Produce the records below again, word for word, but stop after the line that contains "September 2017".

* * *

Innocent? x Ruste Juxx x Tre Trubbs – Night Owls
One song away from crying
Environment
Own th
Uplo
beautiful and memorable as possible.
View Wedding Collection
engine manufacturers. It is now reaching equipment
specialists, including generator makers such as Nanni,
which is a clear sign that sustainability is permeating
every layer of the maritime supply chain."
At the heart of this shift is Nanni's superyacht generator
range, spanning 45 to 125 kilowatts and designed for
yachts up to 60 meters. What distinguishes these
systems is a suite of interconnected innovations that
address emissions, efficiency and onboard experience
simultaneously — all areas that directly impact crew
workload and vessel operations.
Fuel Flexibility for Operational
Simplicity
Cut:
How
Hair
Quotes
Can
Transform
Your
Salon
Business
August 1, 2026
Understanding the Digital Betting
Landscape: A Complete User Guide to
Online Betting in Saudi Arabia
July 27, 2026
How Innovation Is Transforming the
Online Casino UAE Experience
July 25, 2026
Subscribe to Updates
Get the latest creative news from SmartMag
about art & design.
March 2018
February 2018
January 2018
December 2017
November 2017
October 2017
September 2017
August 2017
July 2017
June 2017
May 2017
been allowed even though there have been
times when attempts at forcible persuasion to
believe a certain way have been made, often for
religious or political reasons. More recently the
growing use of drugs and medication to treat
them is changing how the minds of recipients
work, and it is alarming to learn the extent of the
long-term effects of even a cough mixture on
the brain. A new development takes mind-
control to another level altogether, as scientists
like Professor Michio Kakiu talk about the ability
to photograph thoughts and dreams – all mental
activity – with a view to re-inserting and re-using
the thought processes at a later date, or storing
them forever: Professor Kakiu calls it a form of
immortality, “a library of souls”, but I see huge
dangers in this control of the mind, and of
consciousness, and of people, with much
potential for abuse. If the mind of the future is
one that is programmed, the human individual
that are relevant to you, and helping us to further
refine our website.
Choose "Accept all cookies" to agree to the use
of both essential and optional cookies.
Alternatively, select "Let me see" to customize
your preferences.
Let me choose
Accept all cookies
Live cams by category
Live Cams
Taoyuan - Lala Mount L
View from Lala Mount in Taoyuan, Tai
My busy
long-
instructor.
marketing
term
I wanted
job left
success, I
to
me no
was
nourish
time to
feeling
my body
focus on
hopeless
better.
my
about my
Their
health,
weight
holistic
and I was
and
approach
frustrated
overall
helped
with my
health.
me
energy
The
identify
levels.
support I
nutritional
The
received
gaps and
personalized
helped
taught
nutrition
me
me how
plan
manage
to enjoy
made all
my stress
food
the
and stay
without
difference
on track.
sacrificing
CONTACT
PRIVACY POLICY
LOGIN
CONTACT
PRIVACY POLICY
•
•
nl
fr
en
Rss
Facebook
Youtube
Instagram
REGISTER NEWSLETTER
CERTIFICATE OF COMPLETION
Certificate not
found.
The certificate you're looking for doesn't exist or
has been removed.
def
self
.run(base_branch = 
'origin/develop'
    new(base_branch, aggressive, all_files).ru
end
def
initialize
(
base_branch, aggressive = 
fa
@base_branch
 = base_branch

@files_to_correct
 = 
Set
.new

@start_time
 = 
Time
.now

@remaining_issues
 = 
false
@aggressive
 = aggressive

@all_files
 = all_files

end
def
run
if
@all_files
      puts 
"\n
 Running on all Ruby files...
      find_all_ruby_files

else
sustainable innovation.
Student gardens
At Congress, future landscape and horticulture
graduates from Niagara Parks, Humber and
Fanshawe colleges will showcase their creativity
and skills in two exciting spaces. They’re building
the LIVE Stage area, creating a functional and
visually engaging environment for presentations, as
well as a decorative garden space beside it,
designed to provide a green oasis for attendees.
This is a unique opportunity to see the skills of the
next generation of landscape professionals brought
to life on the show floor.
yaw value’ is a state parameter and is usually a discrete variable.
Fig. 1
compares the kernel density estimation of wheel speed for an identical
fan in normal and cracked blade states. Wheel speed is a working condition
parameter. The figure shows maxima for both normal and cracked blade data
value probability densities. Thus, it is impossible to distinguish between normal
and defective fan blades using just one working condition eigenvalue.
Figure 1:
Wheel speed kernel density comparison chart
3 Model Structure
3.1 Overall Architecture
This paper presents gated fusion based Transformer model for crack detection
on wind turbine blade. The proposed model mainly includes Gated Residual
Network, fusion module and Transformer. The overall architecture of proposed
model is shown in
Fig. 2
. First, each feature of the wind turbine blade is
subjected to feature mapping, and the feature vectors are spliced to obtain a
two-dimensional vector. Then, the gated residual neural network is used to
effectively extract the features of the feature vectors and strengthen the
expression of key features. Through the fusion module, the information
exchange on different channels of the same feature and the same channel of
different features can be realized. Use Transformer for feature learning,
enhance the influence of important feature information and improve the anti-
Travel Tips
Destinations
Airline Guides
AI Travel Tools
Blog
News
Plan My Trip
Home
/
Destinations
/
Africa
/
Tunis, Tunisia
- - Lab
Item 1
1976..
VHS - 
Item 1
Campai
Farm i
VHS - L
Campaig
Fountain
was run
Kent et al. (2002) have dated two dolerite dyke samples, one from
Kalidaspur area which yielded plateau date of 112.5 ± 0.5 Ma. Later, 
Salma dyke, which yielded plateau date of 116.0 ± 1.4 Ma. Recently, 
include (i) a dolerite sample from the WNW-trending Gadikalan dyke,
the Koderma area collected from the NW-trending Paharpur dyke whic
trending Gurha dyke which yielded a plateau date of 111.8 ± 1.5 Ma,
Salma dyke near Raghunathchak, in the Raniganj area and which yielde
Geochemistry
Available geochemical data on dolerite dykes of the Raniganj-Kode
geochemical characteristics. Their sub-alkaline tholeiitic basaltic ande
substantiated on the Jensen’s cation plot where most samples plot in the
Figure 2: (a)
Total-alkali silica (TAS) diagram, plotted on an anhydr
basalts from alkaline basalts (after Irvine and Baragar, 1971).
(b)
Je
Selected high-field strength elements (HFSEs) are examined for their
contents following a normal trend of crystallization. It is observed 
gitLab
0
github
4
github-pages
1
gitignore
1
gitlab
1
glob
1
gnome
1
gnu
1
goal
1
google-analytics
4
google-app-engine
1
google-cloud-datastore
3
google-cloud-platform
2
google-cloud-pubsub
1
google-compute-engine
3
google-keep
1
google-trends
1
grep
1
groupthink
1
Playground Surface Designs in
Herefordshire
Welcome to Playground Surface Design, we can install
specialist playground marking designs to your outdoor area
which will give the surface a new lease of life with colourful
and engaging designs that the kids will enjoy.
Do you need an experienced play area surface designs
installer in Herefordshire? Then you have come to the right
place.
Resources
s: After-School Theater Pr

* * *

--- Answer to this exercise ---
Innocent? x Ruste Juxx x Tre Trubbs – Night Owls
One song away from crying
Environment
Own th
Uplo
beautiful and memorable as possible.
View Wedding Collection
engine manufacturers. It is now reaching equipment
specialists, including generator makers such as Nanni,
which is a clear sign that sustainability is permeating
every layer of the maritime supply chain."
At the heart of this shift is Nanni's superyacht generator
range, spanning 45 to 125 kilowatts and designed for
yachts up to 60 meters. What distinguishes these
systems is a suite of interconnected innovations that
address emissions, efficiency and onboard experience
simultaneously — all areas that directly impact crew
workload and vessel operations.
Fuel Flexibility for Operational
Simplicity
Cut:
How
Hair
Quotes
Can
Transform
Your
Salon
Business
August 1, 2026
Understanding the Digital Betting
Landscape: A Complete User Guide to
Online Betting in Saudi Arabia
July 27, 2026
How Innovation Is Transforming the
Online Casino UAE Experience
July 25, 2026
Subscribe to Updates
Get the latest creative news from SmartMag
about art & design.
March 2018
February 2018
January 2018
December 2017
November 2017
October 2017
September 2017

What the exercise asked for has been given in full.